— Consigne 1 —
D'après l'extrait, qui a défini le premier cercle des zones d'intérêt stratégique d'Israël ?

— Extrait —
= = = =
L’Amérique qui croyait s’enrichir par des guerres de prédation – l’une des formes les plus primitives de l’économie : le brigandage – s’est en réalité ruinée. Elle a en outre irrémédiablement perdu, sauf dans les médias occidentaux, toute son aura. Un prestige en vérité passablement usurpé. Elle a usé du mot « Liberté » une fois de trop. Maintenant bien peu croient encore au désintéressement et à l’idéalisme de l’Amérique en guerre. Son prétendu désintéressement, ses nobles motivations apparaissent nus et cadavériques : ils ont l’odeur de la charogne, celle du pétrole et pire encore celle de la servitude des élites américaines à l’égard des Likoudiniki de Washington et leurs clones néoconservateurs. Car ce sont eux, grands idéologues et intellectuels qui, sous couvert de travaux universitaires biaisés, ont théorisé les guerres en cours dans le cadre général du Choc des Civilisations [The Clash of Civilizations and the Remaking of World Order – Samuel Huntington Harvard 1996]. Autant d’argumentaires destinés à tracer les plans de bataille à venir qu’à légitimer - aux yeux du monde mais aussi à leurs propres yeux, bonne conscience oblige - des guerres réputées « justes ».
Guerres dans lesquelles l’élite yankee s’est précipitée tête baissée sans voir que derrière l’appât du butin pétrolier, minier, industriel et mercantile se trouvaient les intérêts fondamentaux – mais non vitaux – de l’État hébreu. Celui-ci n’a eu de cesse depuis sa création que de faire le vide autour de lui. À la fois pour accomplir le rêve délirant du « Grand Israël » - toile de fond de tout enseignement dans les Écoles de guerre israéliennes – mais également pour en principe assurer sa Sécurité ! Si l’on considère la liste de Wesley Clark l’on verra aisément que les pays désignés comme cibles correspondent exactement au premier cercle des zones d’intérêt stratégique d’Israël telles que définies par Ben Gourion en personne, fondateur et premier Premier ministre de l’Entité.
= = = =
— Lignes à traiter —
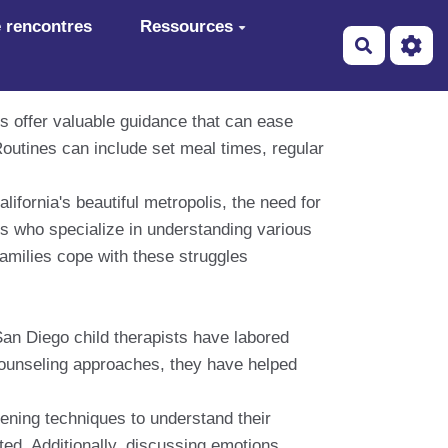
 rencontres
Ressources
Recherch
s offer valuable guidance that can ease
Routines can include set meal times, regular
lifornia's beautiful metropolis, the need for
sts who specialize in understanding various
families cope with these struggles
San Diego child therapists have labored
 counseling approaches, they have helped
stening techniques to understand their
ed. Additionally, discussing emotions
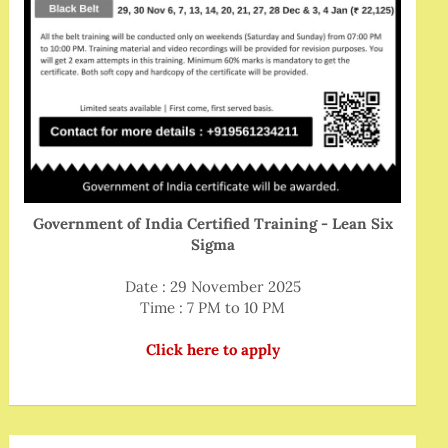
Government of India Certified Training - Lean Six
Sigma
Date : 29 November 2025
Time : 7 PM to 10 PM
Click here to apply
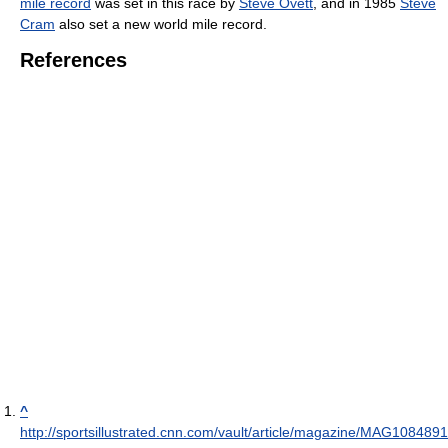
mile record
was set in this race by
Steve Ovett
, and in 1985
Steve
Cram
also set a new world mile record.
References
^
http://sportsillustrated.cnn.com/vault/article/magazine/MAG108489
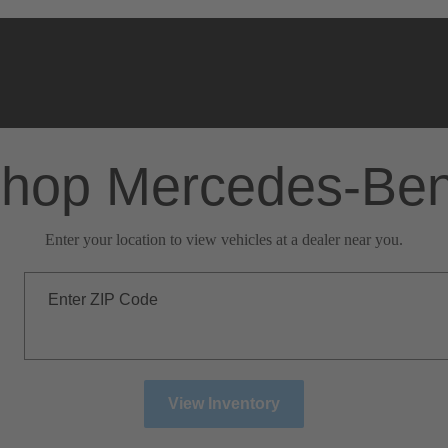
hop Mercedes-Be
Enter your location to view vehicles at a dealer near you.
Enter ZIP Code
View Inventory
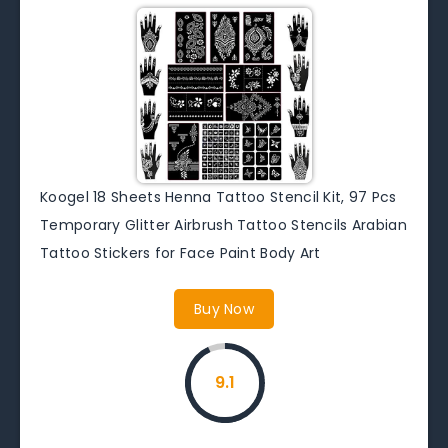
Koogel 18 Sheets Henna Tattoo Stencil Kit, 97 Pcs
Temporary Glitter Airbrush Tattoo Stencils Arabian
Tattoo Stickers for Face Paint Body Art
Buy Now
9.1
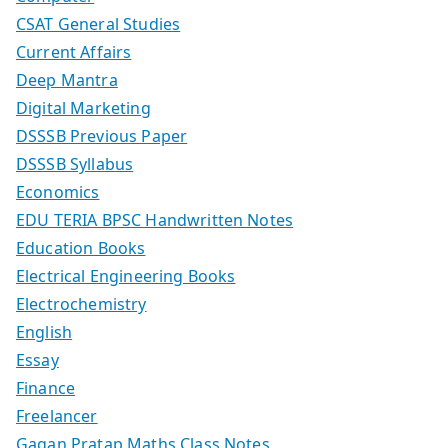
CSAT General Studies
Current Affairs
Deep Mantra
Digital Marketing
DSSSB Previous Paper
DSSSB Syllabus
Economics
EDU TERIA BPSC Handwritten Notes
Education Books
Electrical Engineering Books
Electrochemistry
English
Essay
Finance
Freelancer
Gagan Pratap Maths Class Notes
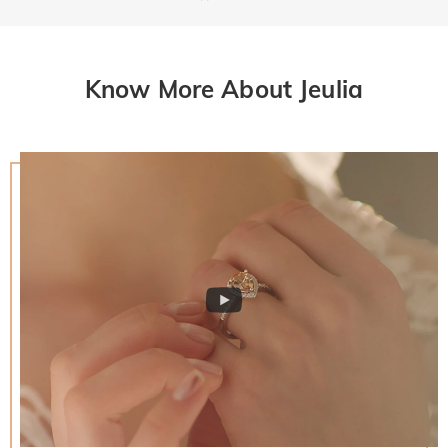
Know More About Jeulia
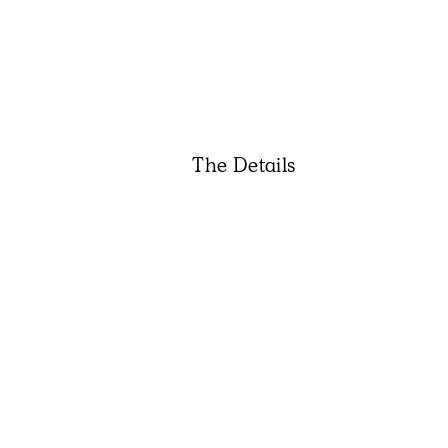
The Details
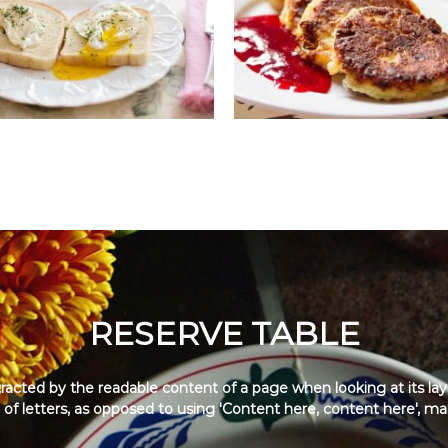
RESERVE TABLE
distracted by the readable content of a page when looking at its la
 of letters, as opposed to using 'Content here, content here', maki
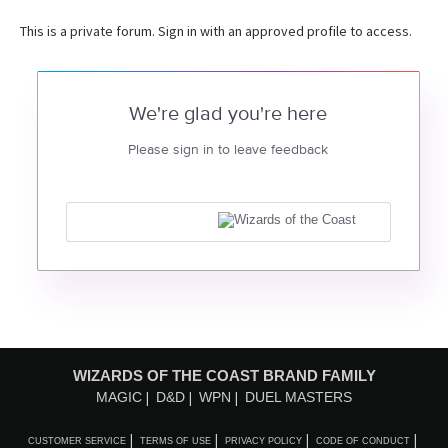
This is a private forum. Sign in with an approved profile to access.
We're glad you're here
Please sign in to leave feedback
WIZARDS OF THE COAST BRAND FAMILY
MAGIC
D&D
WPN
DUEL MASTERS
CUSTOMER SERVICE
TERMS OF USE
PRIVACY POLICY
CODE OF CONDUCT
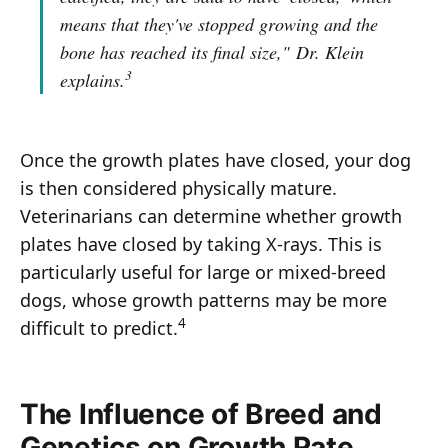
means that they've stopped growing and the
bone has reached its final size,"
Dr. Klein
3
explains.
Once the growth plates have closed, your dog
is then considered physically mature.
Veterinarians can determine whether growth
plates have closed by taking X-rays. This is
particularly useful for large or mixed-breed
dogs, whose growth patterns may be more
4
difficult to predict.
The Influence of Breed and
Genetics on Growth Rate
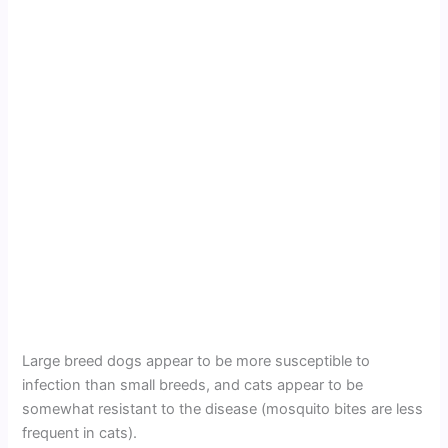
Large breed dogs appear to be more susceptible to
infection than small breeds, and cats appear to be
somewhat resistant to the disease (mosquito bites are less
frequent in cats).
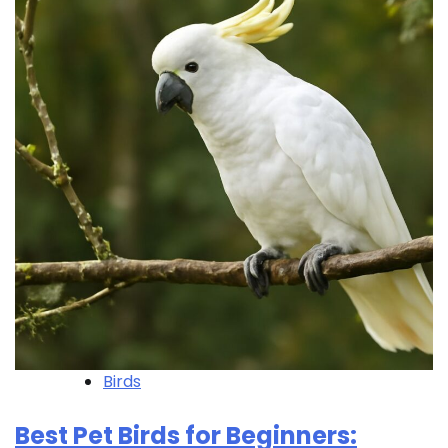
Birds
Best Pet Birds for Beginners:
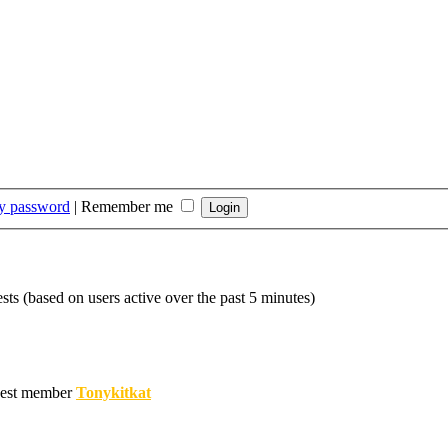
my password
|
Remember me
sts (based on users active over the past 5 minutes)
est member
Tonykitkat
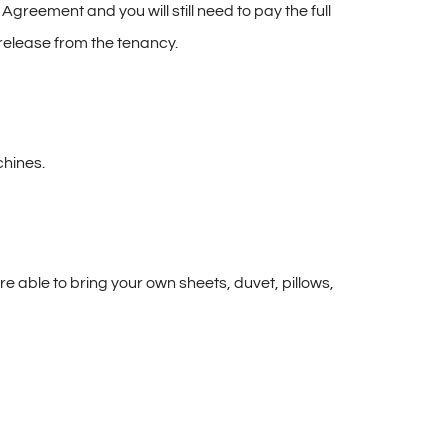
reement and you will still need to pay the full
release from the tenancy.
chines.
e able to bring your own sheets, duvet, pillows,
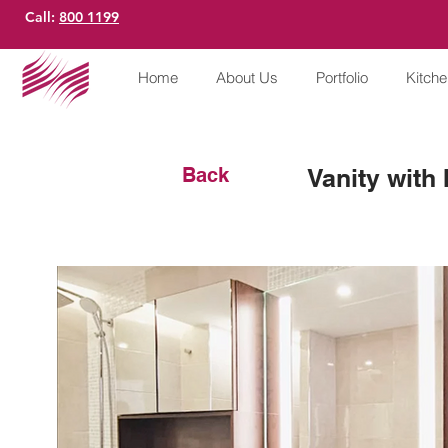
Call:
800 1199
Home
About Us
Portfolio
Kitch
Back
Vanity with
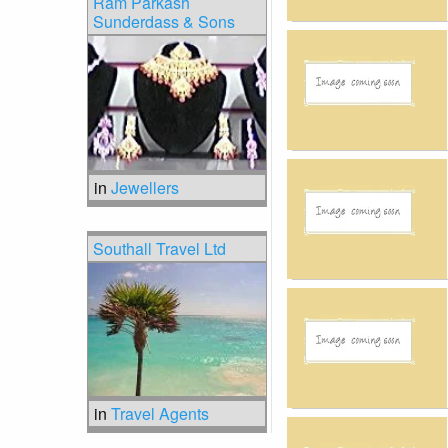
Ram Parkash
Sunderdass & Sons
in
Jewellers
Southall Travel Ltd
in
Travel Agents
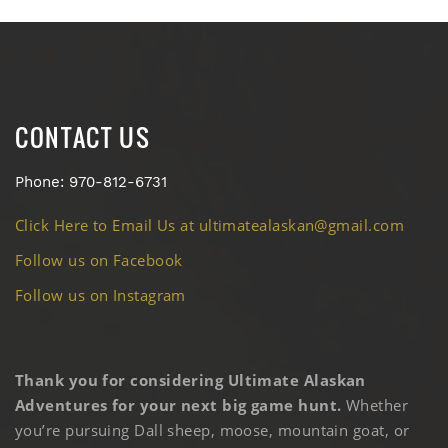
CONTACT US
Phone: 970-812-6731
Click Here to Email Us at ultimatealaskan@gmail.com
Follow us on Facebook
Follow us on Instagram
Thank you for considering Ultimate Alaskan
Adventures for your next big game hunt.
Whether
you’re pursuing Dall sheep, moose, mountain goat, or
= = = =
— Consigne 2 —
Parmi les lignes à traiter, renvoie à l'identique celles qui vont de la ligne contenant « CSAT General Studies » à celle contenant « e able to bring », ces deux lignes comprises. Laisse les images de côté.

— Réponse finale 1 —
Ben Gourion.

— Réponse finale 2 —
CSAT General Studies
Current Affairs
Deep Mantra
Digital Marketing
DSSSB Previous Paper
DSSSB Syllabus
Economics
EDU TERIA BPSC Handwritten Notes
Education Books
Electrical Engineering Books
Electrochemistry
English
Essay
Finance
Freelancer
Gagan Pratap Maths Class Notes
Know More About Jeulia
The Details
RESERVE TABLE
distracted by the readable content of a page when looking at its la
 of letters, as opposed to using 'Content here, content here', maki
This is a private forum. Sign in with an approved profile to access.
We're glad you're here
Please sign in to leave feedback
WIZARDS OF THE COAST BRAND FAMILY
MAGIC
D&D
WPN
DUEL MASTERS
CUSTOMER SERVICE
TERMS OF USE
PRIVACY POLICY
CODE OF CONDUCT
means that they've stopped growing and the
bone has reached its final size,"
Dr. Klein
3
explains.
Once the growth plates have closed, your dog
is then considered physically mature.
Veterinarians can determine whether growth
plates have closed by taking X-rays. This is
particularly useful for large or mixed-breed
dogs, whose growth patterns may be more
4
difficult to predict.
The Influence of Breed and
Genetics on Growth Rate
Large breed dogs appear to be more susceptible to
infection than small breeds, and cats appear to be
somewhat resistant to the disease (mosquito bites are less
frequent in cats).
Birds
Best Pet Birds for Beginners:
my password
|
Remember me
sts (based on users active over the past 5 minutes)
est member
Tonykitkat
reement and you will still need to pay the full
release from the tenancy.
chines.
e able to bring your own sheets, duvet, pillows,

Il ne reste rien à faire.